W tym roku miało być podobnie, ale dosyć nieoczekiwanie organizatorka śniadań oskarżyła miasto o…kradzież jej pomysłu.
- Miasto nie może sobie pozwolić na oskarżenia związane z rzekomą kradzieżą, więc sprawę fałszywych oskarżeń będziemy musieli wyjaśnić i wystąpić o sprostowanie informacji. W tym roku, tak jak w latach ubiegłych, chcieliśmy wprowadzić kolejne podmioty i kolejne organizacje do współorganizacji wydarzenia. Po to, aby mieszkańcy poczuli, że o nich dbamy podczas wakacyjnych spotkań w plenerze - mówi prezydent Dariusz Wójtowicz.

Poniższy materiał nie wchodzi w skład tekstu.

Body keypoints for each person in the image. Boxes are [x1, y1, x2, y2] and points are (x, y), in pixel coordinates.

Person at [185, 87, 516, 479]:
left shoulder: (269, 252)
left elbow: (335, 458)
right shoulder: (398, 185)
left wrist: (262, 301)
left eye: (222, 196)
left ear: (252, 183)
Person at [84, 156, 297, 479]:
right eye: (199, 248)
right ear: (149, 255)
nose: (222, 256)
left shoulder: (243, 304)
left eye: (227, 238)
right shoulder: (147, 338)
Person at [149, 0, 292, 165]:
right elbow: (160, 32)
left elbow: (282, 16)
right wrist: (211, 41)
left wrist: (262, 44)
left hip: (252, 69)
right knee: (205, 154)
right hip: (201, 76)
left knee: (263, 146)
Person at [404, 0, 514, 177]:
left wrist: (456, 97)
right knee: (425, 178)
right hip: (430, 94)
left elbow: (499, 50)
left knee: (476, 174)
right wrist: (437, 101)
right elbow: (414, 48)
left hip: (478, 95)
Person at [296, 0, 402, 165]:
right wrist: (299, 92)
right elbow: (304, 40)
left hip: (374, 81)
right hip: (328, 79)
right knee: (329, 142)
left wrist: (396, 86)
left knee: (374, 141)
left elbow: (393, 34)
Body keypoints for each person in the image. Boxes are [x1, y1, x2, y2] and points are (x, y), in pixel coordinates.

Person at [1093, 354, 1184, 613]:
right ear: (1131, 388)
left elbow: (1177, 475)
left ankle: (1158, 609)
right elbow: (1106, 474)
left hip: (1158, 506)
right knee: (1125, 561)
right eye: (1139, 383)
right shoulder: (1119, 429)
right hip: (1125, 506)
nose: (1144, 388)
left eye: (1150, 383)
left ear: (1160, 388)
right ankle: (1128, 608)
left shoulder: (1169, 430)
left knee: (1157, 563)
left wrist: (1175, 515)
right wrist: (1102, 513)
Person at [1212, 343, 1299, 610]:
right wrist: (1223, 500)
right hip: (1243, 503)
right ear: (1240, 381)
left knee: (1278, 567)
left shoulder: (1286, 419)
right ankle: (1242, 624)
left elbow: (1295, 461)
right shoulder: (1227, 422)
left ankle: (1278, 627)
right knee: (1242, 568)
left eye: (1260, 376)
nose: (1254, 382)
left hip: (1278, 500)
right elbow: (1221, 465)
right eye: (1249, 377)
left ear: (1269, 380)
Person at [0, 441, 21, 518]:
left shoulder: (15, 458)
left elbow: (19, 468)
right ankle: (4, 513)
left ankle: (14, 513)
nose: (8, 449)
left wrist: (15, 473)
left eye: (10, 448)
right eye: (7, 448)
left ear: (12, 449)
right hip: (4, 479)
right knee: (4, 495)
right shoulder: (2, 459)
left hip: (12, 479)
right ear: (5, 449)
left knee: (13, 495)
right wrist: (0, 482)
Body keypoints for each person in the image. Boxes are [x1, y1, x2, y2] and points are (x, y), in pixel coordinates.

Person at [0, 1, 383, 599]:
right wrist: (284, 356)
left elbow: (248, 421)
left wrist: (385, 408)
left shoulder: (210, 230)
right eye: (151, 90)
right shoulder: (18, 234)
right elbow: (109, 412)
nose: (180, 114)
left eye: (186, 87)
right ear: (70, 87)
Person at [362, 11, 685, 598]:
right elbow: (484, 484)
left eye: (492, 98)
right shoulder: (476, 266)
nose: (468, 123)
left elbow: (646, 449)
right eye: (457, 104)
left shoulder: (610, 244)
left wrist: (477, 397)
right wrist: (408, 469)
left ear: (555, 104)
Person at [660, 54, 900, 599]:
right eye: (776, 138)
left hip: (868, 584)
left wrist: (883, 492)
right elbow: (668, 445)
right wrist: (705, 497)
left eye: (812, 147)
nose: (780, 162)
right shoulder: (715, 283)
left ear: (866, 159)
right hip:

Jak wyjaśniają miejscy urzędnicy, Marta Adamowicz otrzymała zaproszenie na spotkanie organizacyjne, ale nie skorzystała z niego. Nagrała za to emocjonalny film w sieci, za którym ruszyła fala oskarżeń pod adresem miasta.
Temat ochoczo podchwycili radni opozycji i kandydaci do samorządu, a w Mysłowicach wybuchła kolejna „afera”.
Nie można wykluczyć politycznego tła tego zamieszania, ponieważ Marta Adamowicz startowała w wyborach samorządowych, ale nie została radną, ponieważ jej ugrupowanie nie zdobyło żadnego mandatu.
- Polityka zbyt mocno wkradła się w naszą niegdyś piękną lokalną inicjatywę „Śniadań na Polanie”, aby Miasto Mysłowice mogło to firmować. Po konsultacjach z kierownictwem urzędu, lokalnymi przedsiębiorcami wspierającymi to wydarzenie i organizacjami społecznymi podjąłem decyzję, że miasto nie przyłączy się w tym roku do współorganizacji wydarzenia - wyjaśnia prezydent Wójtowicz.
Nie oznacza to, że miasto rezygnuje z plenerowych posiłków z udziałem mieszkańców. Od 7 lipca rusza nowy projekt - „Poranki na Fali”.